_EXERCISE_: To complete the exercise, write out all the data exactly.

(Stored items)
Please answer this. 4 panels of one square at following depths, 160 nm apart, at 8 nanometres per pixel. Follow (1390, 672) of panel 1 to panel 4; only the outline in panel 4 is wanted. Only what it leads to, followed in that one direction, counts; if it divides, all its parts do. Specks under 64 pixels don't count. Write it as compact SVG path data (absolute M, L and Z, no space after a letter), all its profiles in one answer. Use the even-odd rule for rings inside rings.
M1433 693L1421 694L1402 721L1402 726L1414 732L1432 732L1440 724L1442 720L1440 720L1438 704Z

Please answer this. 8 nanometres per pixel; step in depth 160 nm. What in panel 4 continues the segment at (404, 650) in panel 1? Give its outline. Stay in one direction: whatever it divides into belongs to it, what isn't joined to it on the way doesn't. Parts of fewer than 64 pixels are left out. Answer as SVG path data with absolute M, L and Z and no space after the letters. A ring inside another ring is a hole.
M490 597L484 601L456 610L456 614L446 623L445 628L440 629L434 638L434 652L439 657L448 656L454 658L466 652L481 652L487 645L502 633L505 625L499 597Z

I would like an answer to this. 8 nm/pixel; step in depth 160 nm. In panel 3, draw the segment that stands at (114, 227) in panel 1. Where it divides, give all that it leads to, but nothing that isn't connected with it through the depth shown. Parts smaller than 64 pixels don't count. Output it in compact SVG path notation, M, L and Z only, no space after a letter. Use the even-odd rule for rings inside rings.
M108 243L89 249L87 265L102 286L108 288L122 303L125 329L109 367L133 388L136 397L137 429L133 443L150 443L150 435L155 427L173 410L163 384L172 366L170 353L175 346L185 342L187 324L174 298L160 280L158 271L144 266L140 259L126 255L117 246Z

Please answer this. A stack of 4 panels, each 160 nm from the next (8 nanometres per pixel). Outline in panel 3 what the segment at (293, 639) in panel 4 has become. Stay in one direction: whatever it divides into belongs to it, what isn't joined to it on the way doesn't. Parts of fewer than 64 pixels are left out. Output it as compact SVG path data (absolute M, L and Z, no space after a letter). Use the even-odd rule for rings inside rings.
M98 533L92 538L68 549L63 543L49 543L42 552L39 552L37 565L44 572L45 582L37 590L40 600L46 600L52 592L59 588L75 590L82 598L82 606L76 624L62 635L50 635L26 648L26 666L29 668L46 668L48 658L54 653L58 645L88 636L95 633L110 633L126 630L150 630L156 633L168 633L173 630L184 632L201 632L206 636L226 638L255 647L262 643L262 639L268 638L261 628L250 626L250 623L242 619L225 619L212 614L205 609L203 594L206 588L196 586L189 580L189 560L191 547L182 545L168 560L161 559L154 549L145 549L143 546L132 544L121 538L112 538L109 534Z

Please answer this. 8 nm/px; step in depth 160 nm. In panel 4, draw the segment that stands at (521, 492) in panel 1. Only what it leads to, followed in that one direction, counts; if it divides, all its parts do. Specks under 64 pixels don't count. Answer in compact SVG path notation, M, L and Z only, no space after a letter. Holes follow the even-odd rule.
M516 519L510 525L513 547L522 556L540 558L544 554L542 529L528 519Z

_RESPONSE BOX_:
Please answer this. 4 panels of one square at following depths, 160 nm apart, at 8 nanometres per pixel. Follow (1390, 672) of panel 1 to panel 4; only the outline in panel 4 is wanted. Only what it leads to, followed in that one direction, counts; if it divides, all its parts do. Specks under 64 pixels don't count. Write it as compact SVG path data (absolute M, L and Z, no space after a letter), all its profiles in one answer. Use the even-odd rule for rings inside rings.
M1433 693L1421 694L1402 721L1402 726L1414 732L1432 732L1440 724L1442 720L1440 720L1438 704Z

Please answer this. 8 nanometres per pixel; step in depth 160 nm. What in panel 4 continues the segment at (404, 650) in panel 1? Give its outline. Stay in one direction: whatever it divides into belongs to it, what isn't joined to it on the way doesn't. Parts of fewer than 64 pixels are left out. Answer as SVG path data with absolute M, L and Z and no space after the letters. A ring inside another ring is a hole.
M490 597L484 601L456 610L456 614L446 623L445 628L440 629L434 638L434 652L439 657L448 656L454 658L466 652L481 652L487 645L502 633L505 625L499 597Z

I would like an answer to this. 8 nm/pixel; step in depth 160 nm. In panel 3, draw the segment that stands at (114, 227) in panel 1. Where it divides, give all that it leads to, but nothing that isn't connected with it through the depth shown. Parts smaller than 64 pixels don't count. Output it in compact SVG path notation, M, L and Z only, no space after a letter. Use the even-odd rule for rings inside rings.
M108 243L89 249L87 265L102 286L108 288L122 303L125 329L109 367L133 388L136 397L137 429L133 443L150 443L150 435L155 427L173 410L163 384L172 366L170 353L175 346L185 342L187 324L174 298L160 280L158 271L144 266L140 259L126 255L117 246Z

Please answer this. A stack of 4 panels, each 160 nm from the next (8 nanometres per pixel). Outline in panel 3 what the segment at (293, 639) in panel 4 has become. Stay in one direction: whatever it divides into belongs to it, what isn't joined to it on the way doesn't. Parts of fewer than 64 pixels are left out. Output it as compact SVG path data (absolute M, L and Z, no space after a letter). Use the even-odd rule for rings inside rings.
M98 533L92 538L68 549L63 543L49 543L42 552L39 552L37 565L44 572L45 582L37 590L40 600L46 600L52 592L59 588L75 590L82 598L82 606L76 624L62 635L50 635L26 648L26 666L29 668L46 668L48 658L54 653L58 645L88 636L95 633L110 633L126 630L150 630L156 633L168 633L173 630L184 632L201 632L206 636L226 638L255 647L262 643L262 639L268 638L261 628L250 626L250 623L242 619L225 619L212 614L205 609L203 594L206 588L196 586L189 580L189 560L191 547L182 545L168 560L161 559L154 549L145 549L143 546L132 544L121 538L112 538L109 534Z

Please answer this. 8 nm/px; step in depth 160 nm. In panel 4, draw the segment that stands at (521, 492) in panel 1. Only what it leads to, followed in that one direction, counts; if it divides, all its parts do. Specks under 64 pixels don't count. Answer in compact SVG path notation, M, L and Z only, no space after a letter. Holes follow the even-odd rule.
M516 519L510 525L513 547L522 556L540 558L544 554L542 529L528 519Z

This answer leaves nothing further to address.